Further high quality research in this area is needed in order to strengthen the evidence base. Only then will gastroenterologists be able to provide robust answers to the many important clinical questions relating to IBS.
- Farthing MJG. Irritable bowel, irritable body or irritable brain? Br Med J 1995; 310: 171-5.
- Thompson WG, Creed F, Drossman DA et al. Functional bowel disease and functional abdominal pain. Gastroenterol Int 1992; 5: 75-91.

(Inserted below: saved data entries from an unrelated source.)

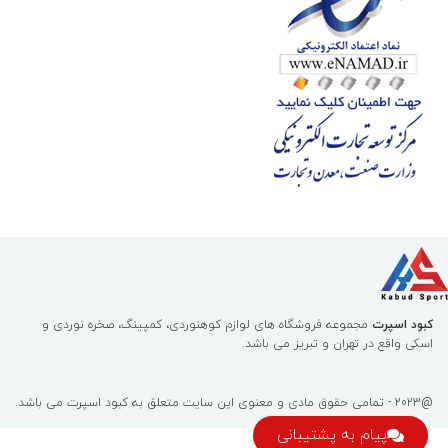
کبود اسپرت
مجموعه فروشگاه های لوازم کوهنوردی، کمپینگ، صخره نوردی و
اسکی واقع در تهران و تبریز می باشد.
@2023 - تمامی حقوق مادی و معنوی این سایت متعلق به
کبود اسپرت
می باشد.
پیام به پشتیبانی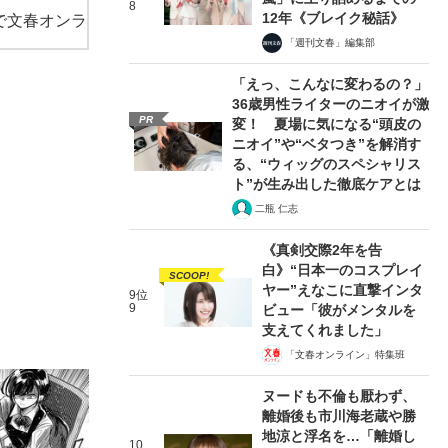
8
12年《ブレイク秘話》
で文春オンラ
「週刊文春」編集部
「えっ、こんなに変わるの？」
36歳男性ライターのニオイが激
PR
変！ 夏場に気になる“頭皮の
ニオイ”や“ベタつき”を解消す
る、“ウィッグのスペシャリス
ト”が生み出した徹底ケアとは
二瓶 仁志
《真剣交際2年を告
白》“日本一のコスプレイ
SCOOP!
ヤー”えなこに直撃インタ
9位
9
ビュー「彼がメンタルを
支えてくれました」
「文春オンライン」特集班
ヌードも不倫も厭わず、
離婚後も市川海老蔵や勝
地涼と浮名を…「離婚し
10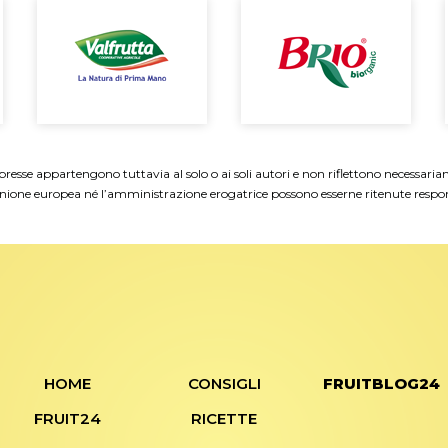
resse appartengono tuttavia al solo o ai soli autori e non riflettono necessari
Unione europea né l’amministrazione erogatrice possono esserne ritenute respon
HOME
CONSIGLI
FRUITBLOG24
FRUIT24
RICETTE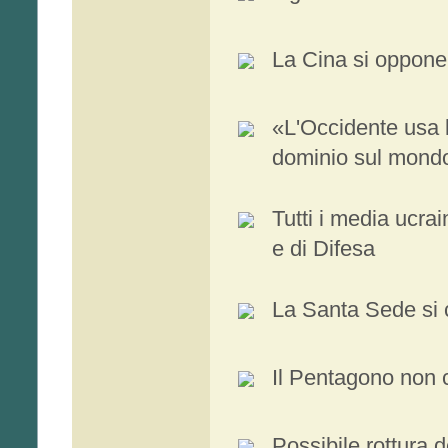
La Cina si oppone 
«L'Occidente usa l
dominio sul mond
Tutti i media ucrai
e di Difesa
La Santa Sede si 
Il Pentagono non cr
Possibile rottura d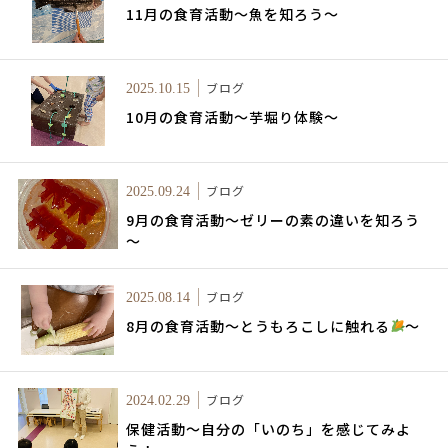
11月の食育活動～魚を知ろう～
ブログ
2025.10.15
10月の食育活動～芋堀り体験～
ブログ
2025.09.24
9月の食育活動～ゼリーの素の違いを知ろう
～
ブログ
2025.08.14
8月の食育活動～とうもろこしに触れる
～
ブログ
2024.02.29
保健活動～自分の「いのち」を感じてみよ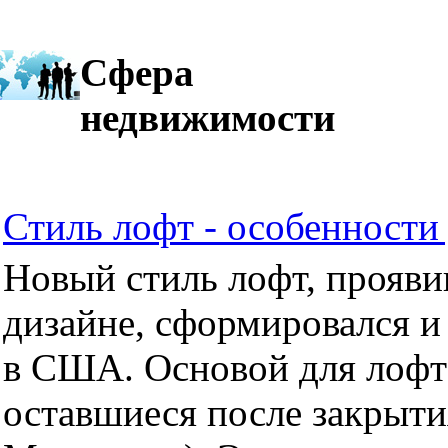
Сфера
недвижимости
Стиль лофт - особенности 
Новый стиль лофт, прояви
дизайне, сформировался и
в США. Основой для лофт
оставшиеся после закрыти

- Camilleri M, Choi MG. Review article: irritable bowel syndrome. Aliment Pharmacol Ther 1997; 11: 3-15.
- Heaton KW, Ghosh S, Braddon FM. How bad are the symptoms and bowel dysfunction of patients with the irritable bowel syndrome? A prospective, controlled study with emphasis on stool form. Gut 1991; 32: 73-9.
- Jones J, Boorman J, Cann P et al. British Society of Gastroenterology guidelines for the management of irritable bowel syndrome. Gut 2000; 47 (Suppl II): ii1-ii19.
- Manning AP, Thompson WG, Heaton KW et al. Towards a positive diagnosis of the irritable bowel. Br Med J 1978; 2: 653-4.
- Drossman DA, Thompson WG, Talley NJ et al. Identification of sub-groups of functional gastrointestinal disorders. Gastroenterol Int 1990; 3: 159-72.
- Thompson WG, Longstreth GF, Drossman DA et al. Functional bowel disorders and functional abdominal pain. Gut 1999; 45: II43-7.
- Maxton DG, Morris JA, Whorwell PJ. Ranking of symptoms by patients with the irritable bowel syndrome. Br Med J 1989; 299: 1138.
- Talley NJ, Nyren O, Drossman DA et al. The irritable bowel syndrome: towards optimal design of controlled treatment trials. Gastroenterol Int 1993; 6: 189-211.
- Corney RH, Stanton R. Physical symptoms severity, psychological and social dysfunction in a series of outpatients with irritable bowel syndrome. J Psychosom Res 1990; 34: 483-91.
- Wells NEJ, Hahn BA, Whorwell PJ. Clinical economics review: irritable bowel syndrome. Aliment Pharmacol Ther 1997; 11: 1019-30.
- Rodriguez LA, Ruigomez A. Increased risk of irritable bowel syndrome after bacterial gastroenteritis. Br Med J 1999; 318: 565-6.